Market

Gelombang Panas Menjadikan Durian Thailand Tidak Lagi ‘Lezat’


Sambil memanjat dengan tangan, keringat bercucuran di dahi, seorang pekerja durian dengan ahli memotong tangkai buah berukuran besar sebelum melemparkannya ke tanah. Di bawah pohon yang memiliki tinggi sekitar 15 meter sudah siap rekannya menyambut buah duren itu dengan cara yang unik sehingga tidak keras menghantam tanah.

Buah durian merupakan salah satu produk ekspor Thailand yang paling terkenal dan menguntungkan. Raja buah-buahan dengan bau yang khas menyengat ini telah dibudidayakan di kerajaan tersebut selama ratusan tahun.

Namun gelombang panas ganas yang melanda Asia Tenggara telah mengakibatkan hasil panen yang lebih sedikit sementara biaya budidayanya kian meningkat, sehingga para petani dan penjual semakin panik karena pemanasan global berdampak buruk pada industri ini. “Tahun ini adalah krisis,” kata petani durian Busaba Nakpipat kepada AFP.

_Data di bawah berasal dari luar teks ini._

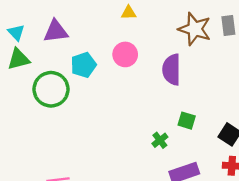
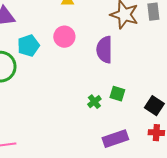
green cross: (160, 140) -> (94, 102), moved

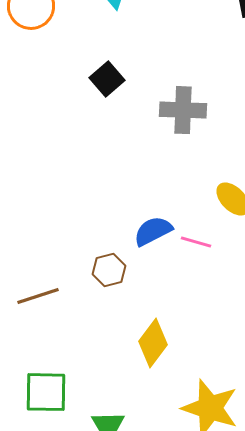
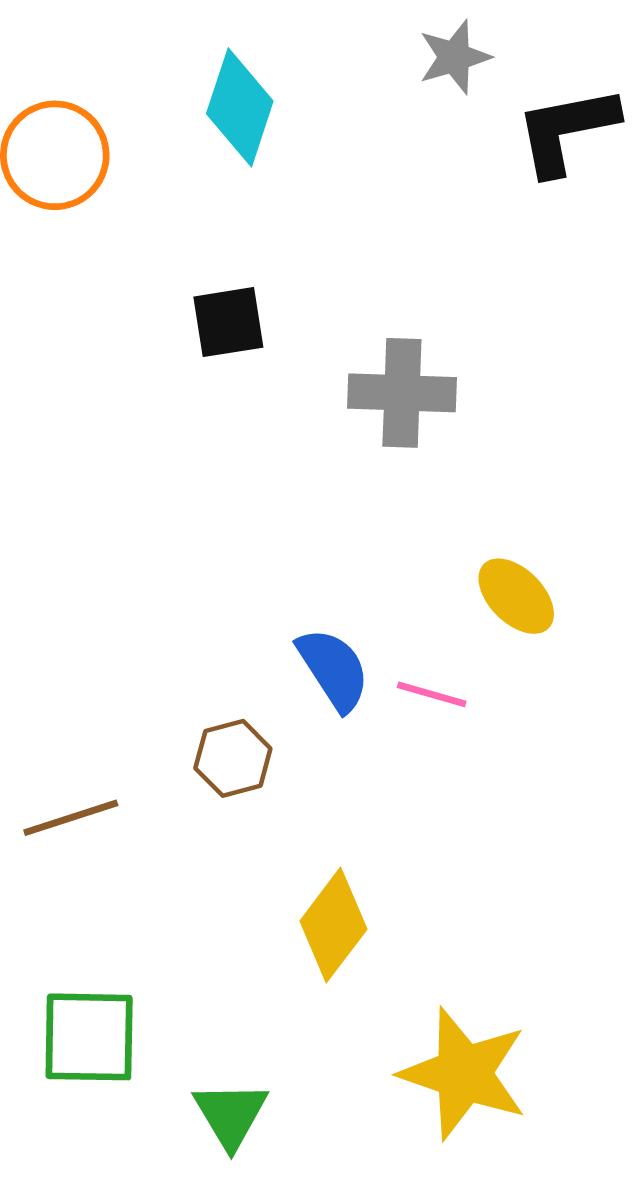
black square: (107, 79) -> (228, 322), turned 32
blue semicircle: (153, 231) -> (333, 669), turned 84

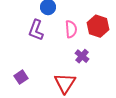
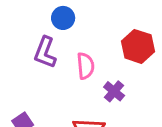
pink semicircle: (71, 29) -> (86, 66), moved

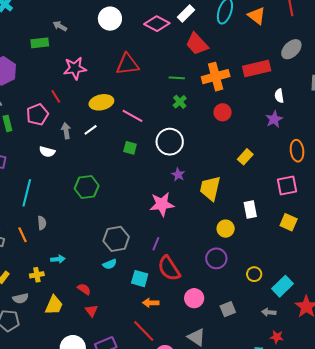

Perempuan berusia 54 tahun ini mengambil alih pertanian orang tuanya di provinsi Chanthaburi timur – jantung durian Thailand – tiga dekade lalu. “Jika cuaca panas terus meningkat di masa depan, maka ini akan berakhir,” katanya. “Petani tidak bisa lagi memproduksi durian.”

Durian Lebih Cepat Matang

Musim durian biasanya berlangsung dari bulan Maret hingga Juni, namun suhu yang melonjak – yang di provinsinya berkisar sekitar 40 derajat Celcius selama berminggu-minggu – dan disusul dengan kekeringan telah memperpendek masa panen. Busaba mengatakan cuaca panas menyebabkan durian, yang diurutkan berdasarkan berat dan ukurannya, menjadi lebih cepat matang sehingga tidak tumbuh hingga ukuran maksimal. “Kualitas duriannya tidak memenuhi standar,” katanya.

Uang yang ia peroleh dari panen buah jauh berkurang padahal biaya bercocok tanam dan operasional meningkat. Sejak bulan Maret, kekeringan telah menyedot air dari sumur, sehingga untuk menjaga agar pohon durian miliknya tetap hidup, Busaba terpaksa membawa ribuan liter air dengan truk.

“Kami harus membeli 10 truk air, sekitar 120.000 liter untuk satu kali mengairi 1,6 hektar lahan pertanian kami,” katanya. Ia mengulangi proses tersebut setiap hari, dengan biaya ribuan dolar. “Kami telah berdoa agar turun hujan,” katanya. “Tapi tidak ada hujan.”

Pasar Mengalihkan Impor ke Vietnam

Ekspor durian Thailand bernilai merupakan produk pertanian paling bernilai ketiga di kerajaan tersebut – setelah beras dan karet. Namun di pasar durian, kecemasan semakin meningkat di kalangan pemilik kios, banyak dari mereka yang memiliki bisnis keluarga sejak beberapa generasi lalu.

Siriwan Roopkaew, yang menjaga kios ibunya, mengatakan kekurangan air berdampak pada ukuran buah tersebut, namun untuk saat ini, harga masih tinggi karena permintaan dari China. Sekitar 95 persen ekspor durian Thailand ditujukan ke Tiongkok, yang mengirimkan buah durian senilai hampir US$4,6 miliar (sekitar Rp73,4 triliun) pada tahun 2023, menurut data dari kementerian perdagangan Beijing.

Namun cuaca mengancam dominasi Thailand. Pada bulan Mei, media pemerintah di China melaporkan kenaikan impor durian dari Vietnam sebesar hampir 50 persen, karena cuaca panas dan kekeringan di Thailand. “Cuaca panas berarti jumlah durian akan berkurang,” kata Siriwan, 26 tahun. “Biasanya, kios saya sekarang penuh dengan durian.”

Meskipun para petani mengkhawatirkan air, katanya, penjual seperti keluarganya lebih khawatir terhadap dampak ekonomi. “Lebih sedikit durian berarti pendapatan kami berkurang. Jadi akan sulit bagi kami untuk hidup sepanjang tahun,” tambahnya

Sementara itu, Busaba menghela nafas sambil memikirkan bulan-bulan mendatang. “Masa depan durian, akan berakhir jika tidak ada air,” ujarnya. Artinya durian tidak lagi ‘lezat’ secara bisnis di Thailand karena gelombang panas telah menggerus pendapatannya pada musim panen tahun ini.